Job: Line by line, set down the records below from the first line through the line containing "disambut dengan teriakan". Omit the pictures.

.....

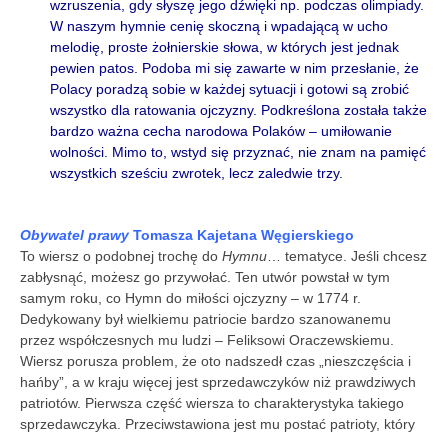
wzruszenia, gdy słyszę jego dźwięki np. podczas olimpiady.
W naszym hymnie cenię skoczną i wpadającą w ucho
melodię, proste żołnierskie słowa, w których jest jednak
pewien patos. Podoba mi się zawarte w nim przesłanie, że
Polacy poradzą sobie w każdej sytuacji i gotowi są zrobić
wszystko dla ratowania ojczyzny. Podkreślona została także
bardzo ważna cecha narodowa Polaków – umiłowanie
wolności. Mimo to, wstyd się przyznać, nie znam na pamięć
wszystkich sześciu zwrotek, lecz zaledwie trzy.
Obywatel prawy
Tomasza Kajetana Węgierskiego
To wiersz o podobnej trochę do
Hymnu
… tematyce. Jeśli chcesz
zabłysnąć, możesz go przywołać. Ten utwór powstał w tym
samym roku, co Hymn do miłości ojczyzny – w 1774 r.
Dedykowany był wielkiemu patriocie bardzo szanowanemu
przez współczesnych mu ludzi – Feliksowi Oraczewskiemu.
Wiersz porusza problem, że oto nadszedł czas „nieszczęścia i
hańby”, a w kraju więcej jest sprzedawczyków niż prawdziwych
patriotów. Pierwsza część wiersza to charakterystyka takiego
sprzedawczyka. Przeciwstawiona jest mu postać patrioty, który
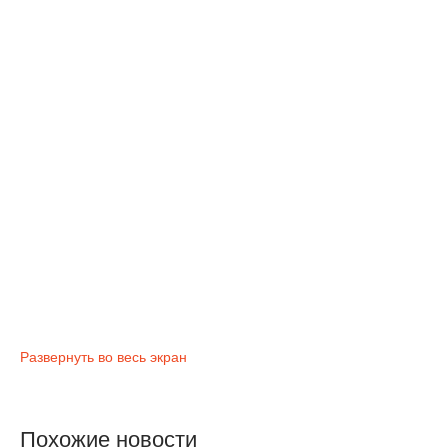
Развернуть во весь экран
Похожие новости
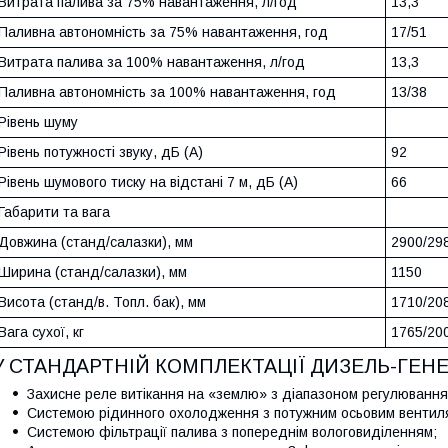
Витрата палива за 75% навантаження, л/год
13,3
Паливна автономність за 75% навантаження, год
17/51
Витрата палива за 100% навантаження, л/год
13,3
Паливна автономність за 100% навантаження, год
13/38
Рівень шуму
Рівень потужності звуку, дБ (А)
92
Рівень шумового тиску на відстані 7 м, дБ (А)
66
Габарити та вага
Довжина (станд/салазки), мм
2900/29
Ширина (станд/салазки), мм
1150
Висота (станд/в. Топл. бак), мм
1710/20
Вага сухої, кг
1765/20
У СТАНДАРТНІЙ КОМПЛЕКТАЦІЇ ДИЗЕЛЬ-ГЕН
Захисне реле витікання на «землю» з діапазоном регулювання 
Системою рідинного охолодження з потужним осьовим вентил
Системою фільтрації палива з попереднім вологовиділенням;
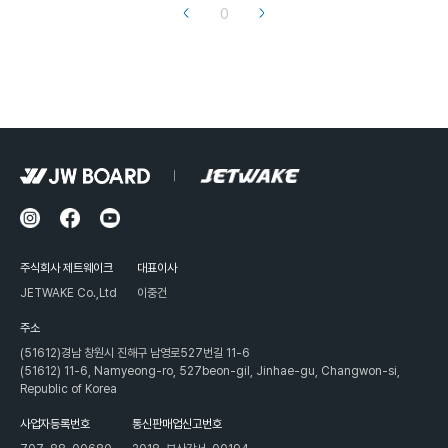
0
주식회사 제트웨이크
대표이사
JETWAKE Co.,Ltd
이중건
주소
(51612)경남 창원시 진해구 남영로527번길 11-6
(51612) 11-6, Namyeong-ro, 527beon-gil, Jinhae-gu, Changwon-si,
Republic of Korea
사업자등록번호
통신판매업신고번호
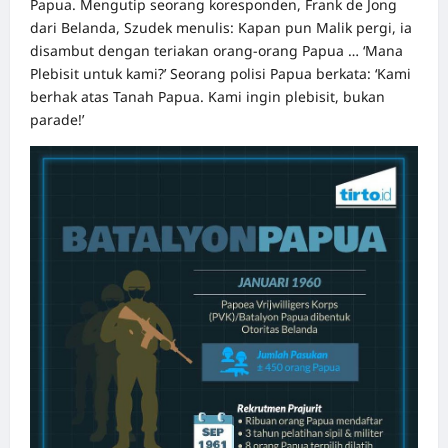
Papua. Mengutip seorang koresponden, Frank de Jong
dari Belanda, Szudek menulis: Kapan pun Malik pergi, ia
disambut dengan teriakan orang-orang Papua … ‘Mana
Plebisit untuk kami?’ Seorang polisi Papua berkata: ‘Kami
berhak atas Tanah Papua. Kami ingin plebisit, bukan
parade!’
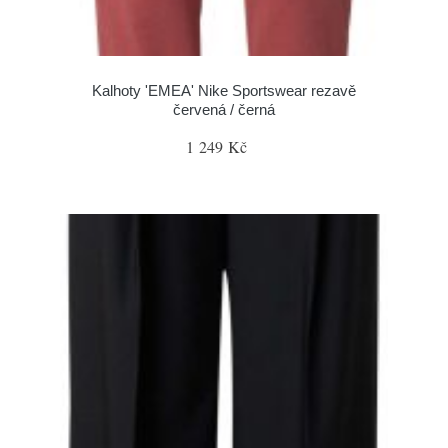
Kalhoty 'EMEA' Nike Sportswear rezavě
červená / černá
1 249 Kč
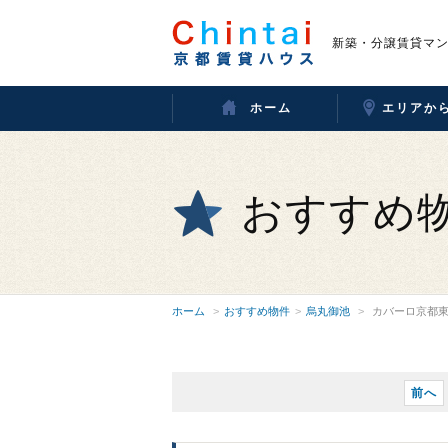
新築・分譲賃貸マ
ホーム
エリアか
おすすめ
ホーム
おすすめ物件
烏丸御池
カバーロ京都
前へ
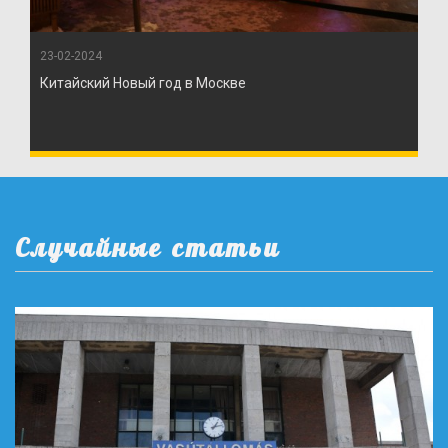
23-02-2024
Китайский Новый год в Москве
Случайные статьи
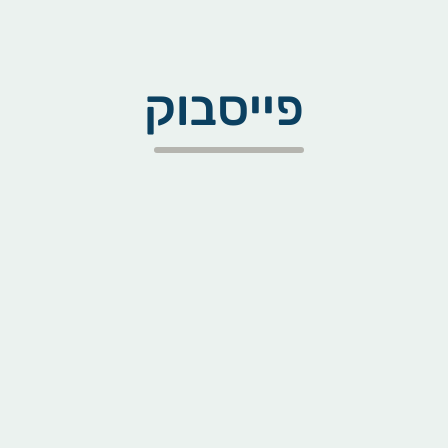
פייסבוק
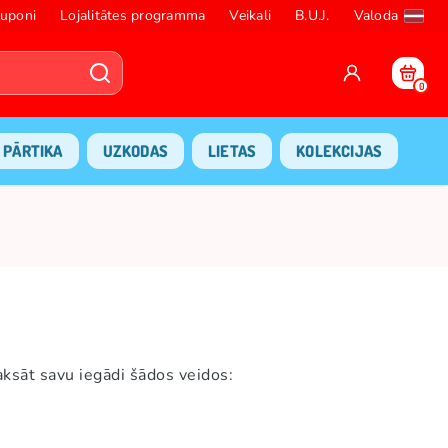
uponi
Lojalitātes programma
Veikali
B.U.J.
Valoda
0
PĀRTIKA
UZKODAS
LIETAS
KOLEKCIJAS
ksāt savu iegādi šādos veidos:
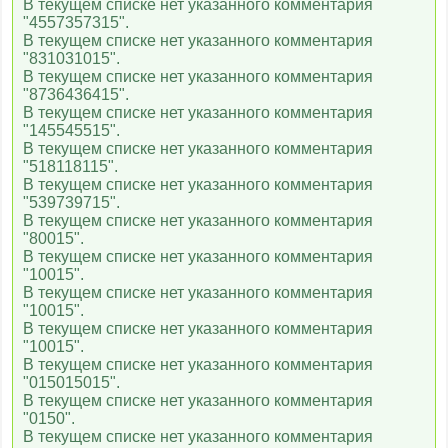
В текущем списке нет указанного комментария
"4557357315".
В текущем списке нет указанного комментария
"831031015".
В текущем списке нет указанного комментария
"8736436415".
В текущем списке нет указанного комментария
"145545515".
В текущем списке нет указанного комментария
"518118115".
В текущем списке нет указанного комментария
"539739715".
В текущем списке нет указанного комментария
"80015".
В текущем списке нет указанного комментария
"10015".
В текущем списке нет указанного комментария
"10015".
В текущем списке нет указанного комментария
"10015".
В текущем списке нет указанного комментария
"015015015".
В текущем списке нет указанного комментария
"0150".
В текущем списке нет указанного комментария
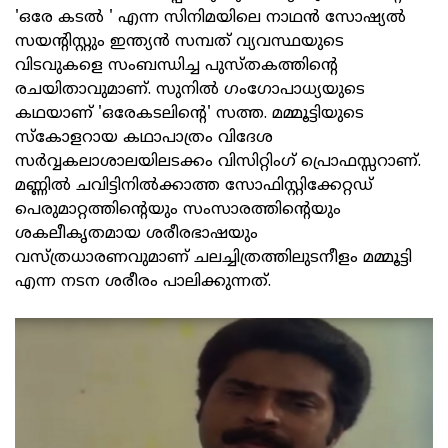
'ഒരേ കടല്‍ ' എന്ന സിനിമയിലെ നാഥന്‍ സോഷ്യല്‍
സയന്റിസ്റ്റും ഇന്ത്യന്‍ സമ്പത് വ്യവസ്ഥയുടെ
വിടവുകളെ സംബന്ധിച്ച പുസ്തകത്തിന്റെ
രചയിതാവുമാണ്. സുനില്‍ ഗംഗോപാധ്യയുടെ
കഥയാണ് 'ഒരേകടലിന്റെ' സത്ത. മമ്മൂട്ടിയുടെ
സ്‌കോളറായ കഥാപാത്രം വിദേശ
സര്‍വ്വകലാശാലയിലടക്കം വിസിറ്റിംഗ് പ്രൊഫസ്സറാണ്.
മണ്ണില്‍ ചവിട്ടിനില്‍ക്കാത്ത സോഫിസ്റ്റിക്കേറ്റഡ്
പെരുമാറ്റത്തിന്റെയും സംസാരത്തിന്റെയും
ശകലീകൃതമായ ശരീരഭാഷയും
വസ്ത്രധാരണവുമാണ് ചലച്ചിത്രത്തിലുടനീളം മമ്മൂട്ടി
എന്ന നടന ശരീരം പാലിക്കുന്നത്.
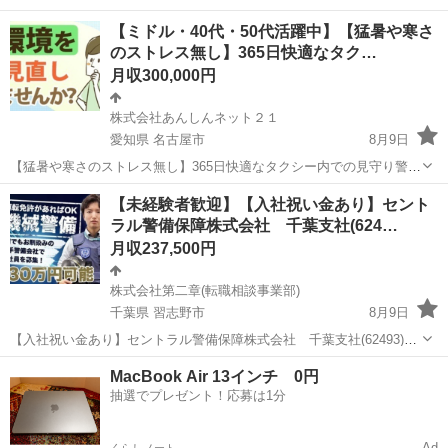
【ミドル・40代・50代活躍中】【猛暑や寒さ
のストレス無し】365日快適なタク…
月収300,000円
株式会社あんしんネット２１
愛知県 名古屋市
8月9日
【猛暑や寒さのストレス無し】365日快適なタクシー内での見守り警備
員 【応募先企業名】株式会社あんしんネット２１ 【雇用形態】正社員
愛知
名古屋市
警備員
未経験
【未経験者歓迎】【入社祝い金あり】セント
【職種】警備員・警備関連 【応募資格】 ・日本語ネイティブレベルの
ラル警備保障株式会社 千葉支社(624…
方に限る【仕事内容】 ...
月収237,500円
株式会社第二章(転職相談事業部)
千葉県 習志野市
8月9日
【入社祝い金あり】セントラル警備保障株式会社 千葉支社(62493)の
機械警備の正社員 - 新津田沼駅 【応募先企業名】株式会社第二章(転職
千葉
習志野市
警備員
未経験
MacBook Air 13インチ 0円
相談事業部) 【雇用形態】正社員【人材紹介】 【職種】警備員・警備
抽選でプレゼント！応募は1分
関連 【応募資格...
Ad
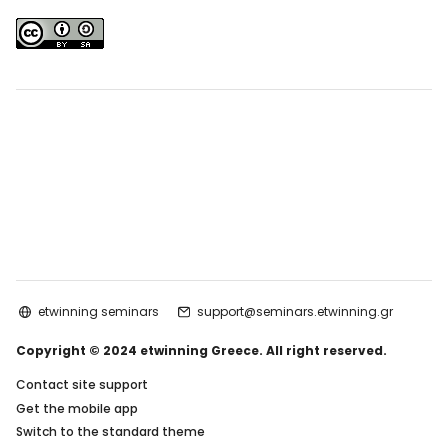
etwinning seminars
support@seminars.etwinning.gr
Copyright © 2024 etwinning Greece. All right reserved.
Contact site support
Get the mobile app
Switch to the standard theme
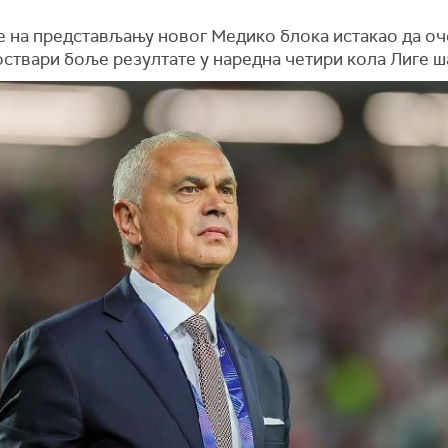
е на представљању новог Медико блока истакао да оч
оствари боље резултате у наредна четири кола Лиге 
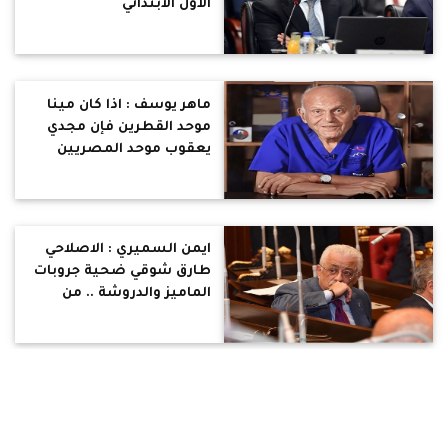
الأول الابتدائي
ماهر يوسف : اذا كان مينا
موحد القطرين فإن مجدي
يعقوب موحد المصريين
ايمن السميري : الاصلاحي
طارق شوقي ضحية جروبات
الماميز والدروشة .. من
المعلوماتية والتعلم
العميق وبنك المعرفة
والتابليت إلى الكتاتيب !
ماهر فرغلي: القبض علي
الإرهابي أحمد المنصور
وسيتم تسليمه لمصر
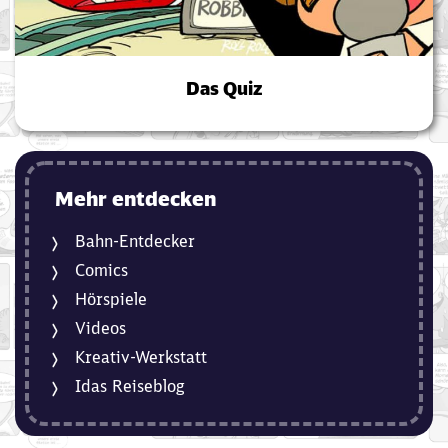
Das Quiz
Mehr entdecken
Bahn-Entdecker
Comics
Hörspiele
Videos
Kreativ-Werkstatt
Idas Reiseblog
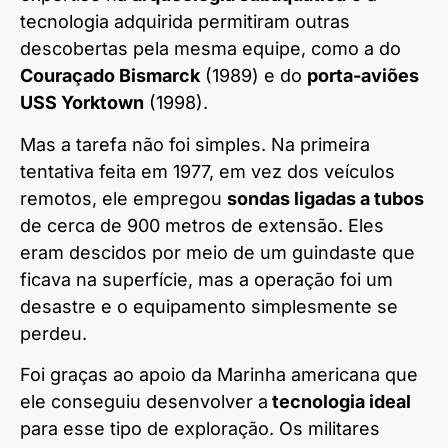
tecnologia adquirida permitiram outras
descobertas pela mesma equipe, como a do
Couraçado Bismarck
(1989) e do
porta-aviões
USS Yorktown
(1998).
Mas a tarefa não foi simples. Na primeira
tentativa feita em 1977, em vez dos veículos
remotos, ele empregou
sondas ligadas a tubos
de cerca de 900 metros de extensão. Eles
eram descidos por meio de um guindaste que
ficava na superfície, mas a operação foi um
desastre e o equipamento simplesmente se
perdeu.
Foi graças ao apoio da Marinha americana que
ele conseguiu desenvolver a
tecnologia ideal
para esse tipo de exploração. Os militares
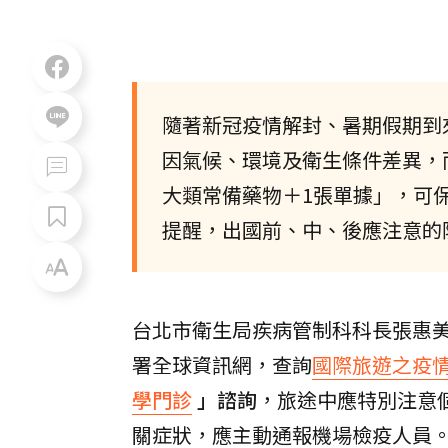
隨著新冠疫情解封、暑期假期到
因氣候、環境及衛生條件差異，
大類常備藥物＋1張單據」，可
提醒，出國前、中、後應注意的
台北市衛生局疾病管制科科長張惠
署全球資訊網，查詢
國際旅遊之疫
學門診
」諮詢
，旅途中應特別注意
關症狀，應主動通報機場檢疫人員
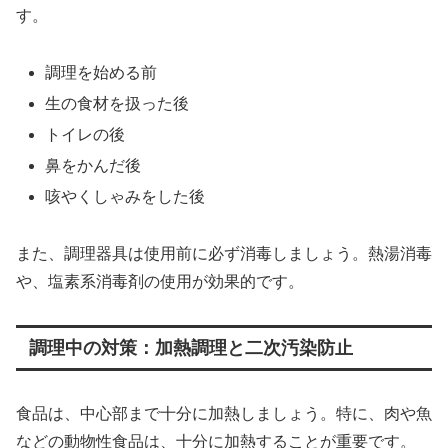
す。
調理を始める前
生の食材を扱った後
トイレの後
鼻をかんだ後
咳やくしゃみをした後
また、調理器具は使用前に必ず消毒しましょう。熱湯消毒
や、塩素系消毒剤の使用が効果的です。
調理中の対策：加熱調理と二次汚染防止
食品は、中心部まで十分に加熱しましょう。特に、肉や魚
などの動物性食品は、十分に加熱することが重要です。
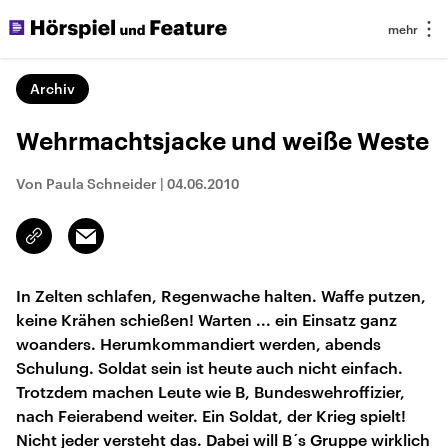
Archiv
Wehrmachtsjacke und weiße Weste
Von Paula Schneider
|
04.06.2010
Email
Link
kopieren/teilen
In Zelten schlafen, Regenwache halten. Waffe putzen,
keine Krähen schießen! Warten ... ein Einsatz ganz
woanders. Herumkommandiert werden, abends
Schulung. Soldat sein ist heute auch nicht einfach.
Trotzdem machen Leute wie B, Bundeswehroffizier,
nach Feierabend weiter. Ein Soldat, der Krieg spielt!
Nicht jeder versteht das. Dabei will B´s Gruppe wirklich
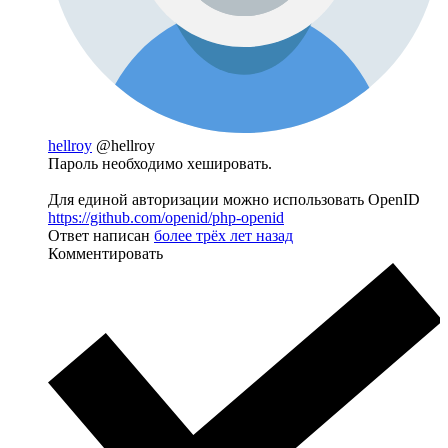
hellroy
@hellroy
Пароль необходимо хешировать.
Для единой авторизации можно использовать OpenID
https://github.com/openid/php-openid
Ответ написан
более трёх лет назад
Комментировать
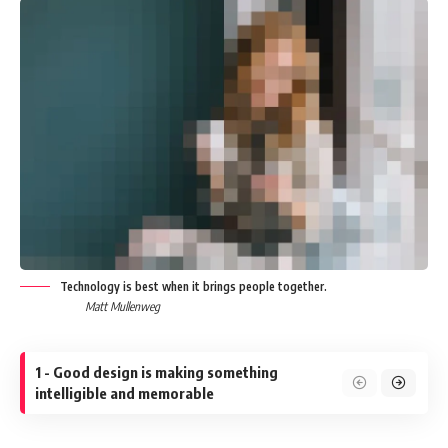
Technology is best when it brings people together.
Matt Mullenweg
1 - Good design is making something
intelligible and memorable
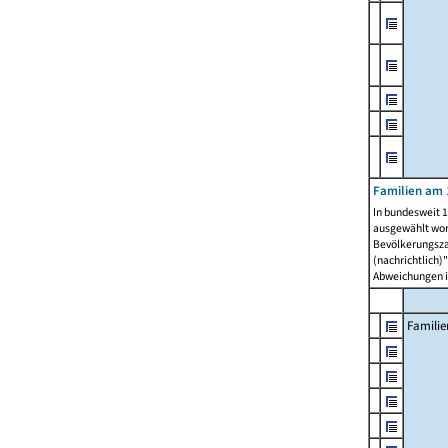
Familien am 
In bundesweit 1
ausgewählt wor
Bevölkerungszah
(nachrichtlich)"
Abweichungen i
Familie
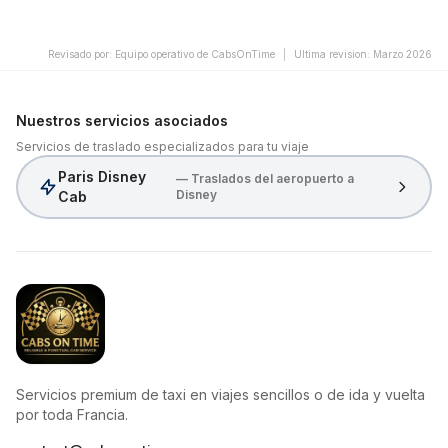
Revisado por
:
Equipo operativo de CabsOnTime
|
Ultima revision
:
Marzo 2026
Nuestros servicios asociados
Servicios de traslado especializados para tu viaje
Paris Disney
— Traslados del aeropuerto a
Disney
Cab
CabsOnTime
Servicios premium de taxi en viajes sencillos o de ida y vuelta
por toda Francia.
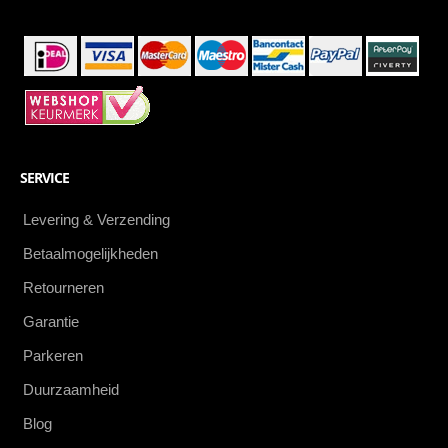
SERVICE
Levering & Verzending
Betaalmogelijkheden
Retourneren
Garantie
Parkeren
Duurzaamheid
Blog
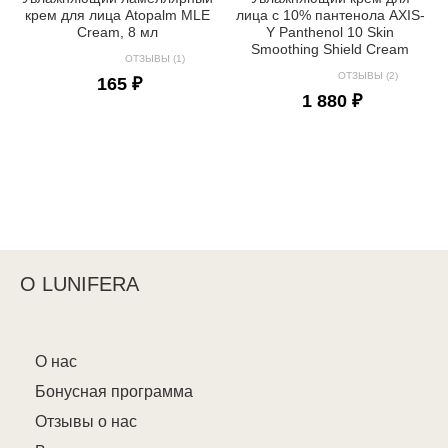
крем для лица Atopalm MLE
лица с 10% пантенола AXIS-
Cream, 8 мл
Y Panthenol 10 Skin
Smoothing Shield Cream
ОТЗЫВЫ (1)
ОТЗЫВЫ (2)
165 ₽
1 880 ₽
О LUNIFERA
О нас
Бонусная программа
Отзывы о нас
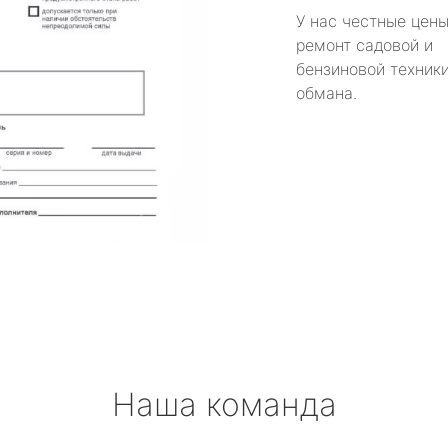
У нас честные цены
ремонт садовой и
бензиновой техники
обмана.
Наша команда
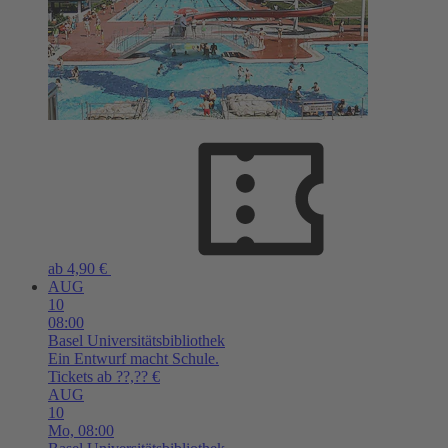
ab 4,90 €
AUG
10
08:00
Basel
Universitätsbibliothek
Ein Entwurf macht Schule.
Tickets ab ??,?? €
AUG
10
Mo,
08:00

.....

Your solution:
wzruszenia, gdy słyszę jego dźwięki np. podczas olimpiady.
W naszym hymnie cenię skoczną i wpadającą w ucho
melodię, proste żołnierskie słowa, w których jest jednak
pewien patos. Podoba mi się zawarte w nim przesłanie, że
Polacy poradzą sobie w każdej sytuacji i gotowi są zrobić
wszystko dla ratowania ojczyzny. Podkreślona została także
bardzo ważna cecha narodowa Polaków – umiłowanie
wolności. Mimo to, wstyd się przyznać, nie znam na pamięć
wszystkich sześciu zwrotek, lecz zaledwie trzy.
Obywatel prawy
Tomasza Kajetana Węgierskiego
To wiersz o podobnej trochę do
Hymnu
… tematyce. Jeśli chcesz
zabłysnąć, możesz go przywołać. Ten utwór powstał w tym
samym roku, co Hymn do miłości ojczyzny – w 1774 r.
Dedykowany był wielkiemu patriocie bardzo szanowanemu
przez współczesnych mu ludzi – Feliksowi Oraczewskiemu.
Wiersz porusza problem, że oto nadszedł czas „nieszczęścia i
hańby”, a w kraju więcej jest sprzedawczyków niż prawdziwych
patriotów. Pierwsza część wiersza to charakterystyka takiego
sprzedawczyka. Przeciwstawiona jest mu postać patrioty, który
Развернуть во весь экран
Похожие новости
Витрата палива за 75% навантаження, л/год
13,3
Паливна автономність за 75% навантаження, год
17/51
Витрата палива за 100% навантаження, л/год
13,3
Паливна автономність за 100% навантаження, год
13/38
Рівень шуму
Рівень потужності звуку, дБ (А)
92
Рівень шумового тиску на відстані 7 м, дБ (А)
66
Габарити та вага
Довжина (станд/салазки), мм
2900/29
Ширина (станд/салазки), мм
1150
Висота (станд/в. Топл. бак), мм
1710/20
Вага сухої, кг
1765/20
У СТАНДАРТНІЙ КОМПЛЕКТАЦІЇ ДИЗЕЛЬ-ГЕН
Захисне реле витікання на «землю» з діапазоном регулювання 
Системою рідинного охолодження з потужним осьовим вентил
Системою фільтрації палива з попереднім вологовиділенням;
0
주식회사 제트웨이크
대표이사
JETWAKE Co.,Ltd
이중건
주소
(51612)경남 창원시 진해구 남영로527번길 11-6
(51612) 11-6, Namyeong-ro, 527beon-gil, Jinhae-gu, Changwon-si,
Republic of Korea
사업자등록번호
통신판매업신고번호
Papua. Mengutip seorang koresponden, Frank de Jong
dari Belanda, Szudek menulis: Kapan pun Malik pergi, ia
disambut dengan teriakan orang-orang Papua … ‘Mana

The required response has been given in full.